The Blue Moon project during its presentation by Jeff Bezos © Blue Origin

With his Blue Moon concept, Jeff Bezos and his company were in the race for a time to land this two billion dollar contract, but NASA’s high authorities finally refused the Blue Origin project, in favor of SpaceX’s Starship. . Quite upset by this decision by Bill Nelson, Jeff Bezos and his company have since been mired in a legal battle. If the recent decisions of the Senate ended up giving reason to Blue Origin, the firm maintains more than tense relations with the high authorities of NASA.

SpaceX: The indisputable master of the air

In 2021, it’s impossible to mention space without talking about SpaceX. Elon Musk’s business is everywhere. If Blue Origin is its biggest rival, the company of Jeff Bezos remains an adversary well below the capabilities of SpaceX. The Texas firm dominates the air, like it or not. Where Blue Origin and Virgin Galactic are struggling to cross the Karman line, SpaceX is already sending astronauts and tourists into orbit. SpaceX just doesn’t box in the same category as the others.

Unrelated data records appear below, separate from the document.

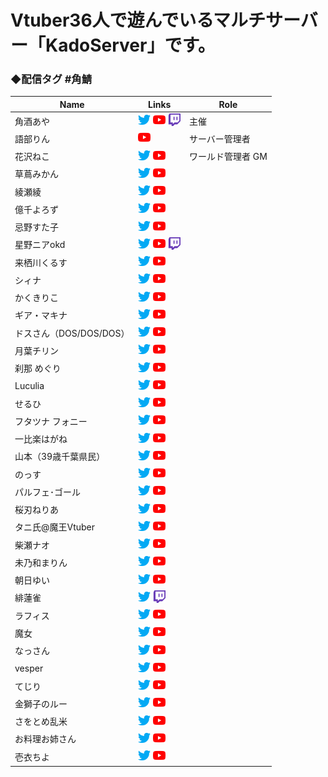 # Vtuber36人で遊んでいるマルチサーバー「KadoServer」です。

### ◆配信タグ #角鯖

| Name | Links | Role |
| ---- | ---- | ---- |
| 角酒あや | [<img src="src/images/twitter.png" width="20">](https://twitter.com/kadosaka_aya) [<img src="src/images/youtube.png" width="20">](https://www.youtube.com/c/AyaKadosaka) [<img src="src/images/twitch.png" width="20">](https://www.twitch.tv/aya_kadosaka) | 主催 |
| 語部りん | [<img src="src/images/youtube.png" width="20">](https://www.youtube.com/rinkataribe) | サーバー管理者 |
| 花沢ねこ | [<img src="src/images/twitter.png" width="20">](https://twitter.com/instant_cat_v) [<img src="src/images/youtube.png" width="20">](https://www.youtube.com/channel/UCHO79vvBr6B_nC0KKduyDSw) | ワールド管理者 GM |
| 草蔦みかん | [<img src="src/images/twitter.png" width="20">](https://twitter.com/lotten_mikan) [<img src="src/images/youtube.png" width="20">](https://www.youtube.com/channel/UCBzbWsb8KYT1LTOoeDSGTBA) ||
| 綾瀬綾 | [<img src="src/images/twitter.png" width="20">](https://twitter.com/ayaseaya_vtuber) [<img src="src/images/youtube.png" width="20">](https://www.youtube.com/c/ayaseaya) ||
| 億千よろず | [<img src="src/images/twitter.png" width="20">](https://twitter.com/okuchi_yorozu) [<img src="src/images/youtube.png" width="20">](https://www.youtube.com/channel/UCpEsTR5Nnd0-HgKngIQqbmA) ||
| 忌野すた子 | [<img src="src/images/twitter.png" width="20">](https://twitter.com/imawanosutako) [<img src="src/images/youtube.png" width="20">](https://www.youtube.com/channel/UC9J1ltioVffzzWIfkcbKJ2w/featured) ||
| 星野ニアokd | [<img src="src/images/twitter.png" width="20">](https://twitter.com/hoshino_nia_okd) [<img src="src/images/youtube.png" width="20">](https://www.youtube.com/channel/UCGanwbingue3lvCRYYKQMgg) [<img src="src/images/twitch.png" width="20">](https://www.twitch.tv/hoshino_nia_okd) ||
| 来栖川くるす | [<img src="src/images/twitter.png" width="20">](https://twitter.com/KuruChan_nel) [<img src="src/images/youtube.png" width="20">](https://www.youtube.com/channel/UCZlMOmEFquizvUrmrfOBBeg) ||
| シィナ | [<img src="src/images/twitter.png" width="20">](https://twitter.com/paruina) [<img src="src/images/youtube.png" width="20">](https://www.youtube.com/c/%E3%82%B7%E3%82%A3%E3%83%8A/featured) ||
| かくきりこ | [<img src="src/images/twitter.png" width="20">](https://twitter.com/kaku_kiriko) [<img src="src/images/youtube.png" width="20">](https://www.youtube.com/channel/UCaKS8QY6B2V66gtFaoJxN2g) ||
| ギア・マキナ | [<img src="src/images/twitter.png" width="20">](https://twitter.com/Gears_Shogi_Lab) [<img src="src/images/youtube.png" width="20">](https://www.youtube.com/channel/UCZokywmyFBKhpmG3oT94N6w/featured) ||
| ドスさん（DOS/DOS/DOS） | [<img src="src/images/twitter.png" width="20">](https://twitter.com/DOSDOSDOS6) [<img src="src/images/youtube.png" width="20">](https://www.youtube.com/channel/UC4px9AMJD2QvmZcG-pfaKBw) ||
| 月葉チリン | [<img src="src/images/twitter.png" width="20">](https://twitter.com/la_chirin) [<img src="src/images/youtube.png" width="20">](https://www.youtube.com/channel/UCAWVHPHlL8yU_W_KVwvohDg) ||
| 刹那 めぐり | [<img src="src/images/twitter.png" width="20">](https://twitter.com/setsunameguri) [<img src="src/images/youtube.png" width="20">](https://www.youtube.com/channel/UCLH-YGA3ePhJCONiMf0EiIQ) ||
| Luculia | [<img src="src/images/twitter.png" width="20">](https://twitter.com/Luculia_11) [<img src="src/images/youtube.png" width="20">](https://www.youtube.com/channel/UCoyApklzSLxIReCBgGIlmiA) ||
| せるひ | [<img src="src/images/twitter.png" width="20">](https://twitter.com/celhiyu) [<img src="src/images/youtube.png" width="20">](https://www.youtube.com/channel/UCveGb3SgKP4J5IiHQMEDWOQ) ||
| フタツナ フォニー | [<img src="src/images/twitter.png" width="20">](https://twitter.com/fony_222) [<img src="src/images/youtube.png" width="20">](https://www.youtube.com/channel/UCspWS0kbi4ndNzNjYP5wXvw) ||
| 一比楽はがね | [<img src="src/images/twitter.png" width="20">](https://twitter.com/hagwanehitohira) [<img src="src/images/youtube.png" width="20">](https://www.youtube.com/channel/UCWasUfYtBBvsB4fttI9ibaQ) ||
| 山本（39歳千葉県民） | [<img src="src/images/twitter.png" width="20">](https://twitter.com/KanameMitsumine) [<img src="src/images/youtube.png" width="20">](https://www.youtube.com/channel/UCLqF01A7JMhUs9s3_tiTg4g/featured) ||
| のっす | [<img src="src/images/twitter.png" width="20">](https://twitter.com/Noss_Lotus) [<img src="src/images/youtube.png" width="20">](https://www.youtube.com/channel/UCeZ-xcT9W4wHytkyQPxQ7Ig/featured) ||
| パルフェ･ゴール | [<img src="src/images/twitter.png" width="20">](https://twitter.com/ParfateGoal) [<img src="src/images/youtube.png" width="20">](https://www.youtube.com/c/parfa_chan_nel) ||
| 桜刃ねりあ | [<img src="src/images/twitter.png" width="20">](https://twitter.com/sakurabaneria) [<img src="src/images/youtube.png" width="20">](https://www.youtube.com/channel/UCkvPOriOgmrNumqUJPHmeNw/featured) ||
| タニ氏@魔王Vtuber | [<img src="src/images/twitter.png" width="20">](https://twitter.com/Yuuuuukiiiii007) [<img src="src/images/youtube.png" width="20">](https://www.youtube.com/channel/UC6nnpimALqENilFeKlYQQ6Q/featured) ||
| 柴瀬ナオ | [<img src="src/images/twitter.png" width="20">](https://twitter.com/ShibaseNao) [<img src="src/images/youtube.png" width="20">](https://www.youtube.com/channel/UCcd3XiiPvJilB0ToQ9uQ5LA) ||
| 未乃和まりん | [<img src="src/images/twitter.png" width="20">](https://twitter.com/marin_ma_rin) [<img src="src/images/youtube.png" width="20">](https://www.youtube.com/channel/UCd8sXL64mhsyrHrlucW_Dtg) ||
| 朝日ゆい | [<img src="src/images/twitter.png" width="20">](https://twitter.com/asahi___yui) [<img src="src/images/youtube.png" width="20">](https://www.youtube.com/channel/UCDqZvgfaA4qBghAYwjT_nmg) ||
| 緋蓮雀 | [<img src="src/images/twitter.png" width="20">](https://twitter.com/hirenjak) [<img src="src/images/twitch.png" width="20">](https://www.twitch.tv/hiren_jak) ||
| ラフィス | [<img src="src/images/twitter.png" width="20">](https://twitter.com/Vtuberrafisu) [<img src="src/images/youtube.png" width="20">](https://www.youtube.com/channel/UCL6XUCazeRKMcswmOK219Jw) ||
| 魔女 | [<img src="src/images/twitter.png" width="20">](https://twitter.com/egoeries) [<img src="src/images/youtube.png" width="20">](https://www.youtube.com/channel/UCwjy-ylLcUYuPTjGio2sluA) ||
| なっさん | [<img src="src/images/twitter.png" width="20">](https://twitter.com/nattann1019) [<img src="src/images/youtube.png" width="20">](https://t.co/x0ZIjgc2j2?amp=1) ||
| vesper | [<img src="src/images/twitter.png" width="20">](https://twitter.com/vesper) [<img src="src/images/youtube.png" width="20">](https://www.youtube.com/channel/UCj38lw-viOzONagmimb1vWA) ||
| てじり | [<img src="src/images/twitter.png" width="20">](https://twitter.com/teji2713) [<img src="src/images/youtube.png" width="20">](https://t.co/LhugxLf8Lq?amp=1) ||
| 金獅子のルー | [<img src="src/images/twitter.png" width="20">](https://twitter.com/KinLoo_V) [<img src="src/images/youtube.png" width="20">](https://t.co/1chDsiUS6z?amp=1) ||
| さをとめ乱米 | [<img src="src/images/twitter.png" width="20">](https://twitter.com/SawotomeRanmai) [<img src="src/images/youtube.png" width="20">](https://www.youtube.com/c/RanmaiTheater) ||
| お料理お姉さん | [<img src="src/images/twitter.png" width="20">](https://twitter.com/cooking_onesan) [<img src="src/images/youtube.png" width="20">](https://youtube.com/channel/UCaX1ogokiZ5Db8wmzVCY0bA) ||
| 壱衣ちよ | [<img src="src/images/twitter.png" width="20">](https://twitter.com/ichi_chiyo) [<img src="src/images/youtube.png" width="20">](https://www.youtube.com/channel/UCxHPJZZ97UeosD81ue6XrxA) ||
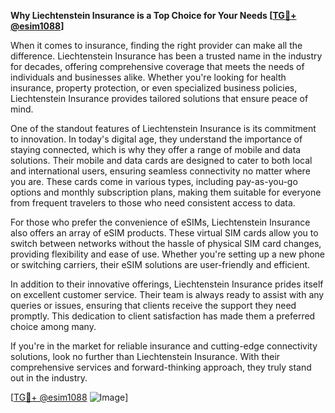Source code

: **Why Liechtenstein Insurance is a Top Choice for Your Needs [[TG💪+ @esim1088](https://t.me/s/esim1088)]**

When it comes to insurance, finding the right provider can make all the difference. Liechtenstein Insurance has been a trusted name in the industry for decades, offering comprehensive coverage that meets the needs of individuals and businesses alike. Whether you're looking for health insurance, property protection, or even specialized business policies, Liechtenstein Insurance provides tailored solutions that ensure peace of mind.

One of the standout features of Liechtenstein Insurance is its commitment to innovation. In today's digital age, they understand the importance of staying connected, which is why they offer a range of mobile and data solutions. Their mobile and data cards are designed to cater to both local and international users, ensuring seamless connectivity no matter where you are. These cards come in various types, including pay-as-you-go options and monthly subscription plans, making them suitable for everyone from frequent travelers to those who need consistent access to data.

For those who prefer the convenience of eSIMs, Liechtenstein Insurance also offers an array of eSIM products. These virtual SIM cards allow you to switch between networks without the hassle of physical SIM card changes, providing flexibility and ease of use. Whether you're setting up a new phone or switching carriers, their eSIM solutions are user-friendly and efficient.

In addition to their innovative offerings, Liechtenstein Insurance prides itself on excellent customer service. Their team is always ready to assist with any queries or issues, ensuring that clients receive the support they need promptly. This dedication to client satisfaction has made them a preferred choice among many.

If you're in the market for reliable insurance and cutting-edge connectivity solutions, look no further than Liechtenstein Insurance. With their comprehensive services and forward-thinking approach, they truly stand out in the industry.

[[TG💪+ @esim1088](https://t.me/s/esim1088) ![Image](https://i.postimg.cc/Y0z9fWf4/image.png)]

The sn15 prototype taking off © SpaceX

Proof of its above-average status, SpaceX plans to launch a mission to the Moon, dubbed DearMoon. In the same way asinspiration4 it is entirely financed by an external client and should give another stature to the company. The latter is indeed capable of the same missions as the national agencies such as NASA or ESA.

Today, it is the only private company to shuttle between Earth and the ISS. Frenchman Thomas Pesquet left to join the international space station aboard a Crew Dragon capsule from the firm, and it is also expected that the astronaut from Rouen will also return with the capsule from the Texan company during this month of November.

With the development of its Starship, the biggest spacecraft of the brand, SpaceX does not deny itself anything, and the company hopes to one day be able to go to Mars and set up a colony there. In view of the disproportionate ambitions of the big boss, Elon Musk, only time seems to be a barrier for SpaceX, which continues and always continues its march forward.

The passage of SpaceX’s Starlink satellites © Stefan Kuehn

In addition to these deep space missions, SpaceX does not forget to offer solutions for the seven billion people left on Earth. With Starlink, a satellite Internet offer, the Texas company launches hundreds of satellites every year. This offer allows SpaceX to finance the rest of its missions and its development, which could allow Elon Musk’s company to be New Space’s first profitable space company.